▶ Questão 1:
Responda às perguntas seguintes com base no excerto sobre a falta de raspadinhas.
(a) Quantos fornecedores de raspadinhas tem o proprietário do espaço em Benfica?
(b) Em Oeiras, de quanto tempo foi, mais ou menos, o atraso?
(c) Em que localidades da margem Sul foram registados atrasos e falta de raspadinhas?
▶ Questão 2: Transcreva o trecho do excerto sobre a falta de raspadinhas entre "Na margem Sul, em" e "conta-nos um jogador.", inclusive.
▶ Questão 3: Continue o excerto sobre a falta de raspadinhas a partir do ponto em que termina.

▶ Excerto:
§

O problema acontece também em Benfica onde o proprietário de um espaço nos conta que tem dois fornecedores para as raspadinhas e que ambos estão com atrasos nas entregas.

Em Oeiras, o cenário repete-se: problemas de distribuição deixaram a prateleira vazia. Mas isso foi da primeira vez que o Nascer do SOL visitou o espaço. À segunda, esta quinta-feira, as prateleiras já tinham ganho outra cor. «Chegaram hoje», adiantou o proprietário do espaço. Ainda assim, apesar do problema estar agora resolvido, foram mais ou menos duas semanas de atraso. «Há locais que estão abertos ao domingo e que fazem os pedidos nesse dia. Como não estou, só fiz na segunda-feira e na sexta ainda não estavam cá», explicou ao nosso jornal.

Na margem Sul, em Alfarim e na zona de Sesimbra, também foram registados atrasos e falta de raspadinhas, conforme relatos que chegaram ao nosso jornal. «Tive de comprar outra raspadinha que não costumo comprar. A minha habitual já não existe há algum tempo», conta-nos um jogador.

No entanto, é preciso ter em conta que ver papelarias com as prateleiras quase vazias e sem raspadinhas não é caso inédito. Diz-se que é costume acontecer por altura do Natal. Um jogador confessou mesmo ao Nascer do SOL: «Pelo Natal acontece algumas vezes, penso que enviam menos nessa altura para venderem mais a Lotaria de Natal», defende.

§

▶ Dados apresentados:
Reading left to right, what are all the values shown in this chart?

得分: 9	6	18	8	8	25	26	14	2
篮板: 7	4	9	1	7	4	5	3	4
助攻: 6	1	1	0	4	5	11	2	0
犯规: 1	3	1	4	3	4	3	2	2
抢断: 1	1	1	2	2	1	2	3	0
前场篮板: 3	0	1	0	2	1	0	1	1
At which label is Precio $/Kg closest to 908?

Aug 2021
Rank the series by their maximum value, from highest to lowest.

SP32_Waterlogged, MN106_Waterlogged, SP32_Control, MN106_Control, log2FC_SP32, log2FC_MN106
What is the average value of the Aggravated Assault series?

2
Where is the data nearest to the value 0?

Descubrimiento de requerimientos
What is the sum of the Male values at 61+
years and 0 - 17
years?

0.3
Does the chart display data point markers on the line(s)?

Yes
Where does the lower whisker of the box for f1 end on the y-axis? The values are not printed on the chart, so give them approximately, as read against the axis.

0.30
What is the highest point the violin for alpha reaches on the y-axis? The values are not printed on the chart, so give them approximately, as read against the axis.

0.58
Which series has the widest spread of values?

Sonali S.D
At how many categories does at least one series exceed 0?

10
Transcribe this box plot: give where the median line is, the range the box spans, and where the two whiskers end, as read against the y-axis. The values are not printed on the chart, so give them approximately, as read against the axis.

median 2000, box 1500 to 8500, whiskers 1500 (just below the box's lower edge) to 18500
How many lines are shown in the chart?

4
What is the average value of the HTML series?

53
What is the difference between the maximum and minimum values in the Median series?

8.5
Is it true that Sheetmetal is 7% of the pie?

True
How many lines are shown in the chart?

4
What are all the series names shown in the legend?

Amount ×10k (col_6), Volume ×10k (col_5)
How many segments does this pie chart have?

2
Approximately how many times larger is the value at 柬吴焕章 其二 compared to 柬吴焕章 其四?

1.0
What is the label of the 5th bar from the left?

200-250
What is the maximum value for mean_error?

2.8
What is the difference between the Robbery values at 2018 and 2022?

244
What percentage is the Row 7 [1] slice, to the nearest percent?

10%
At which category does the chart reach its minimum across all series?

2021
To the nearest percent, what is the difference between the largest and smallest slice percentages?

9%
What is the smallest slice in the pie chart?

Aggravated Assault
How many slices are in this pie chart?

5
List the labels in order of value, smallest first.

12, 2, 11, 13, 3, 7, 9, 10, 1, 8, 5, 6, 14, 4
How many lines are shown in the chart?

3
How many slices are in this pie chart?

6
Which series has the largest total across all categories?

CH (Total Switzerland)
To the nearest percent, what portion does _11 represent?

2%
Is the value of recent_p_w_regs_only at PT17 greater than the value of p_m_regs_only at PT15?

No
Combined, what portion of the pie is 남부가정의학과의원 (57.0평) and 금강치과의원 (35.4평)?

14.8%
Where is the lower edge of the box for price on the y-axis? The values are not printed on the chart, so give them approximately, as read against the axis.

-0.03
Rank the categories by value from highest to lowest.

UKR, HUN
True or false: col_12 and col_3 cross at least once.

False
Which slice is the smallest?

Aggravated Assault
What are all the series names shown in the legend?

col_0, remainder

§

▶ Espaço de resposta 1:
(a) Dois.
(b) Cerca de duas semanas.
(c) Em Alfarim e na zona de Sesimbra.

▶ Espaço de resposta 2:
Na margem Sul, em Alfarim e na zona de Sesimbra, também foram registados atrasos e falta de raspadinhas, conforme relatos que chegaram ao nosso jornal. «Tive de comprar outra raspadinha que não costumo comprar. A minha habitual já não existe há algum tempo», conta-nos um jogador.

▶ Espaço de resposta 3:
Recorde-se ainda que, em outubro de 2019, por exemplo, este problema repetiu-se mas devido à insolvência da Urbanos Express. Nessa altura, a Santa Casa da Misericórdia de Lisboa (SCML) assegurou que a partir dessa altura, os CTT fariam a distribuição dos jogos pelos mais de cinco mil pontos de venda que existiam em território nacional.

O Nascer do SOL tentou perceber junto da Santa Casa da Misericórdia de Lisboa o que está a causar estes atrasos mas a entidade referiu apenas que estão a ser registados «alguns atrasos pontuais, mas no fim de semana estarão resolvidos». 
 
Lucros e vendas
O Nascer do SOL questionou a Santa Casa sobre os lucros com os jogos no ano passado mas não teve resposta até ao fecho desta edição. No entanto, é preciso ter em conta que as contas desse ano ainda não foram feitas.

No entanto, no último Relatório & Contas disponível no site, que diz respeito ao ano de 2020 – ano de pandemia – os números mostram que, no final desse ano, o efeito da pandemia nos Jogos Santa Casa traduziram-se numa queda de vendas de 17,6%, o que correspondeu a 591 milhões de euros, «invertendo abruptamente uma trajetória já longa de sucessivos records anuais de vendas».

No que diz respeito aos resultados de exploração e à sua distribuição, «o choque foi igualmente significativo, equivalendo a uma redução de resultados líquidos de 20,4%, ou seja, menos 158 milhões de euros do que os gerados no ano anterior».

É que, por essa altura, lembram os Jogos Santa Casa, «a imposição do confinamento levou a uma variação de procura, também inédita, mas, desta feita, positiva, nas vendas dos canais digitais. Ainda que à sua dimensão, dado que as vendas dos canais digitais representavam 2,5% do total dos JSC antes do período pandémico, este aumento de procura atenuou a queda global de vendas, tendo representado um montante de 23 milhões de euros».

No final do ano, as vendas nos canais digitais corresponderam a 4% do total de vendas dos JSC.

A Raspadinha continua a ser a ‘rainha’ dos jogos sociais ao atribuir cerca de 2,8 milhões de prémios semanais em 2020. Segue-se o Euromilhões que ocupa o segundo lugar com quase 340 mil prémios por semana, o que representa mais de 5,6 milhões de euros entregues a apostadores portugueses.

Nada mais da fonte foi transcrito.